(Page images and extracted text)
════
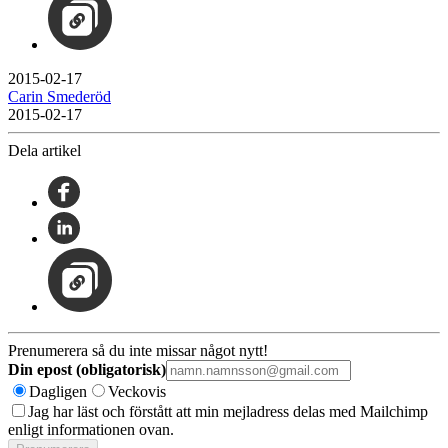
2015-02-17
Carin Smederöd
2015-02-17
Dela artikel
Prenumerera så du inte missar något nytt!
Din epost (obligatorisk)
Dagligen
Veckovis
Jag har läst och förstått att min mejladress delas med Mailchimp
enligt informationen ovan.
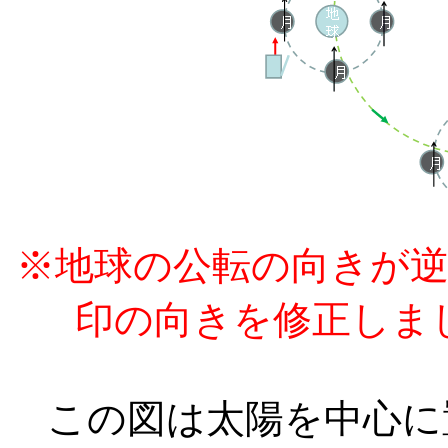
※地球の公転の向きが
印の向きを修正しました
この図は太陽を中心に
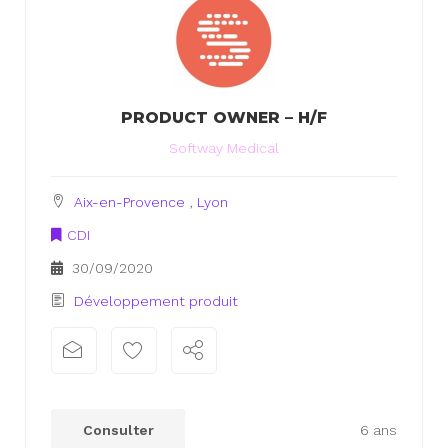
PRODUCT OWNER – H/F
Softway Medical
Aix-en-Provence
,
Lyon
CDI
30/09/2020
Développement produit
xx
xx
Consulter
6 ans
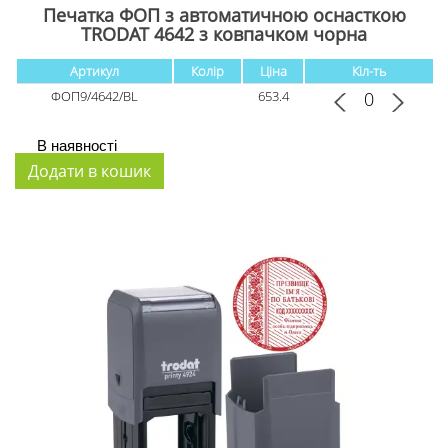
Печатка ФОП з автоматичною оснасткою
TRODAT 4642 з ковпачком чорна
Артикул
Колір
Ціна
Кіл-ть
ФОП9/4642/BL
653.4
В наявності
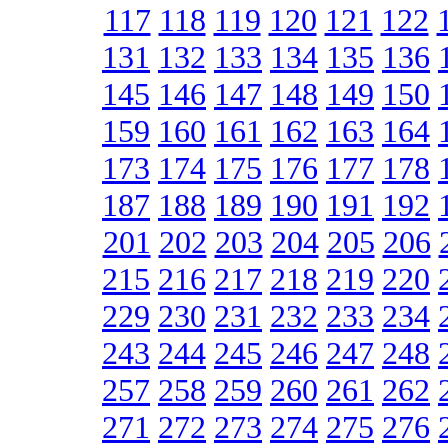
117
118
119
120
121
122
131
132
133
134
135
136
145
146
147
148
149
150
159
160
161
162
163
164
173
174
175
176
177
178
187
188
189
190
191
192
201
202
203
204
205
206
215
216
217
218
219
220
229
230
231
232
233
234
243
244
245
246
247
248
257
258
259
260
261
262
271
272
273
274
275
276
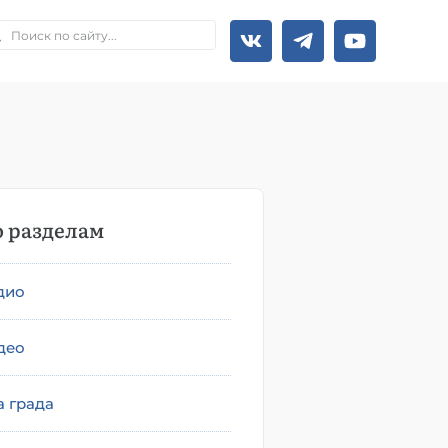
 разделам
дио
део
а града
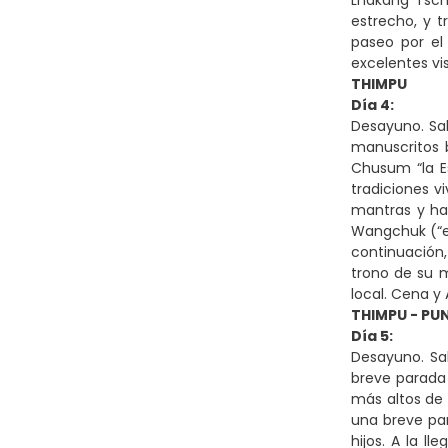
Lhakang Tsch
estrecho, y t
paseo por el
excelentes vis
THIMPU
Día 4:
Desayuno. Sal
manuscritos b
Chusum “la Es
tradiciones v
mantras y hac
Wangchuk (“el
continuación,
trono de su m
local. Cena y
THIMPU - P
Día 5:
Desayuno. Sa
breve parada 
más altos de 
una breve par
hijos. A la l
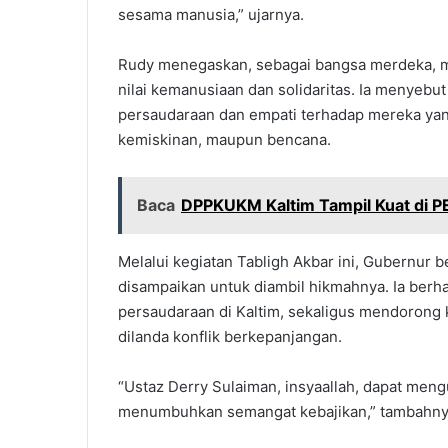
sesama manusia,” ujarnya.
Rudy menegaskan, sebagai bangsa merdeka, ma
nilai kemanusiaan dan solidaritas. Ia menyebut
persaudaraan dan empati terhadap mereka yang
kemiskinan, maupun bencana.
Baca
DPPKUKM Kaltim Tampil Kuat di 
Melalui kegiatan Tabligh Akbar ini, Gubernur
disampaikan untuk diambil hikmahnya. Ia ber
persaudaraan di Kaltim, sekaligus mendorong 
dilanda konflik berkepanjangan.
“Ustaz Derry Sulaiman, insyaallah, dapat me
menumbuhkan semangat kebajikan,” tambahny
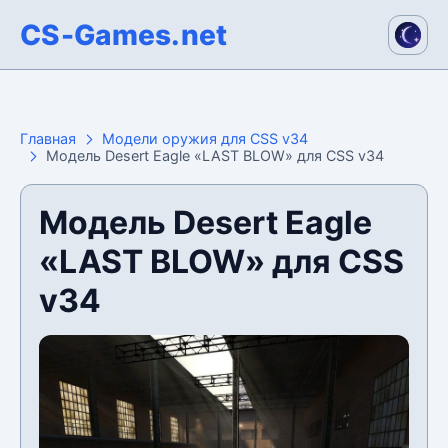
CS-Games.net
Главная
Модели оружия для CSS v34
Модель Desert Eagle «LAST BLOW» для CSS v34
Модель Desert Eagle
«LAST BLOW» для CSS
v34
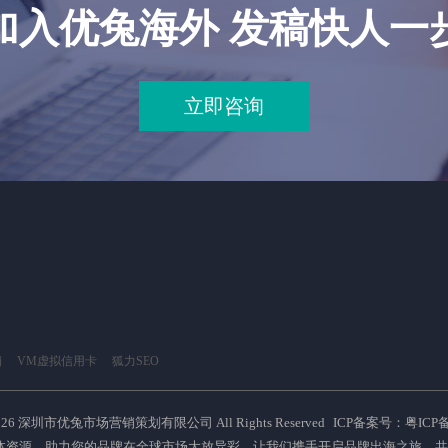
加入优兔海外 发稿快人一
立即咨询
销
VM虚拟信用卡
狐力SEO
026 深圳市优兔市场营销策划有限公司 All Rights Reserved
ICP备案号：粤ICP备2
体资源，助力您的品牌在全球市场大放异彩，让我们携手开启品牌出海之旅，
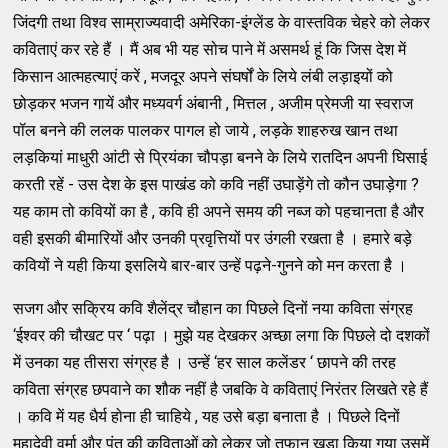
जिंदगी तथा विश्व साम्राज्यवादी अमेरिका-इंग्लेंड के वास्तविक चेहरे को लेकर
कविताएं कर रहे हैं । मैं अब भी यह सोच पाने में असमर्थ हूं कि जिस देश में
किसान आत्महत्याएं करें , मजदूर अपने संघर्षों के लिये लंबी लड़ाइयों को
छोड़कर भजन गायें और मध्यवर्ग अंबानी , मित्तल , अजीम प्रेमजी या स्वराज
पॉल बनने की ललक पालकर पागल हो जाये , लड़के शाहरुख खान तथा
लड़कियां माधुरी आंटी से प्रियंका चौपड़ा बनने के लिये रातदिन अपनी घिसाई
करती रहें - उस देश के इस पाखंड को कवि नहीं उघाड़ेंगे तो कौन उघाड़ेगा ?
यह काम तो कवियों का है , कवि ही अपने समय की नब्ज को पहचानता है और
वही इसकी बीमारियों और उनकी प्रवृत्तियों पर उंगली रखता है । हमारे बड़े
कवियों ने यही किया इसलिये बार-बार उन्हें पढ़ने-गुनने को मन करता है ।
सजग और सक्रिय कवि शैलेंद्र चौहान का पिछले दिनों नया कविता संग्रह
‘ईश्वर की चौखट पर ‘ पढ़ा । मुझे यह देखकर अच्छा लगा कि पिछले दो दशकों
में उनका यह तीसरा संग्रह है । उन्हें ‘हर साल कलेंडर ‘ छापने की तरह
कविता संग्रह छपवाने का शौक नहीं है जबकि वे कविताएं निरंतर लिखते रहे हैं
। कवि में यह धैर्य होना ही चाहिये , यह उसे बड़ा बनाता है । पिछले दिनों
महादेवी वर्मा और पंत की कविताओं को लेकर जो तूफान खड़ा किया गया उसमें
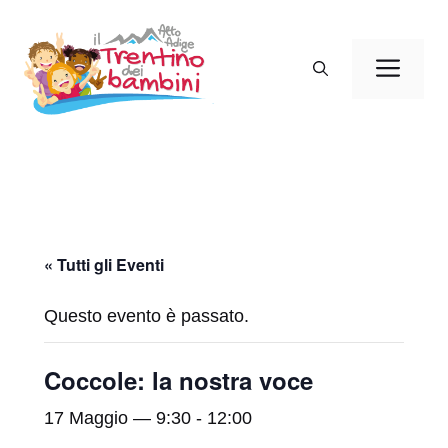
Vai
al
Men
contenuto
« Tutti gli Eventi
Questo evento è passato.
Coccole: la nostra voce
17 Maggio — 9:30
-
12:00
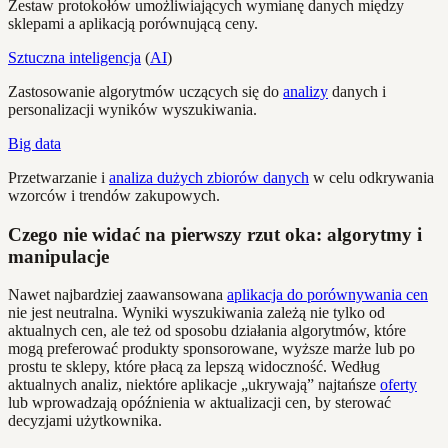
Zestaw protokołów umożliwiających wymianę danych między
sklepami a aplikacją porównującą ceny.
Sztuczna inteligencja
(
AI
)
Zastosowanie algorytmów uczących się do
analizy
danych i
personalizacji wyników wyszukiwania.
Big data
Przetwarzanie i
analiza dużych zbiorów danych
w celu odkrywania
wzorców i trendów zakupowych.
Czego nie widać na pierwszy rzut oka: algorytmy i
manipulacje
Nawet najbardziej zaawansowana
aplikacja do porównywania cen
nie jest neutralna. Wyniki wyszukiwania zależą nie tylko od
aktualnych cen, ale też od sposobu działania algorytmów, które
mogą preferować produkty sponsorowane, wyższe marże lub po
prostu te sklepy, które płacą za lepszą widoczność. Według
aktualnych analiz, niektóre aplikacje „ukrywają” najtańsze
oferty
lub wprowadzają opóźnienia w aktualizacji cen, by sterować
decyzjami użytkownika.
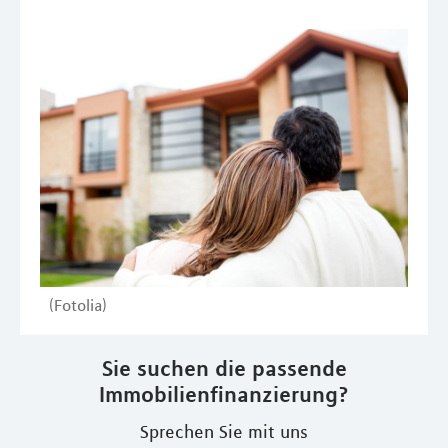
(Fotolia)
Sie suchen die passende
Immobilienfinanzierung?
Sprechen Sie mit uns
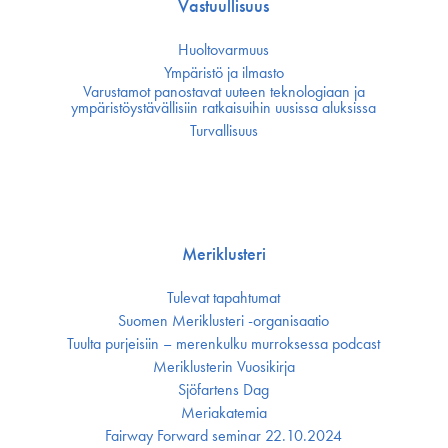
Vastuullisuus
Huoltovarmuus
Ympäristö ja ilmasto
Varustamot panostavat uuteen teknologiaan ja
ympäristöystävällisiin ratkaisuihin uusissa aluksissa
Turvallisuus
Meriklusteri
Tulevat tapahtumat
Suomen Meriklusteri -organisaatio
Tuulta purjeisiin – merenkulku murroksessa podcast
Meriklusterin Vuosikirja
Sjöfartens Dag
Meriakatemia
Fairway Forward seminar 22.10.2024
════
What the exercise asks
Where the string "danych" appears in a line of the entries above, return that line.

Answer section
Zestaw protokołów umożliwiających wymianę danych między
danych i
analiza dużych zbiorów danych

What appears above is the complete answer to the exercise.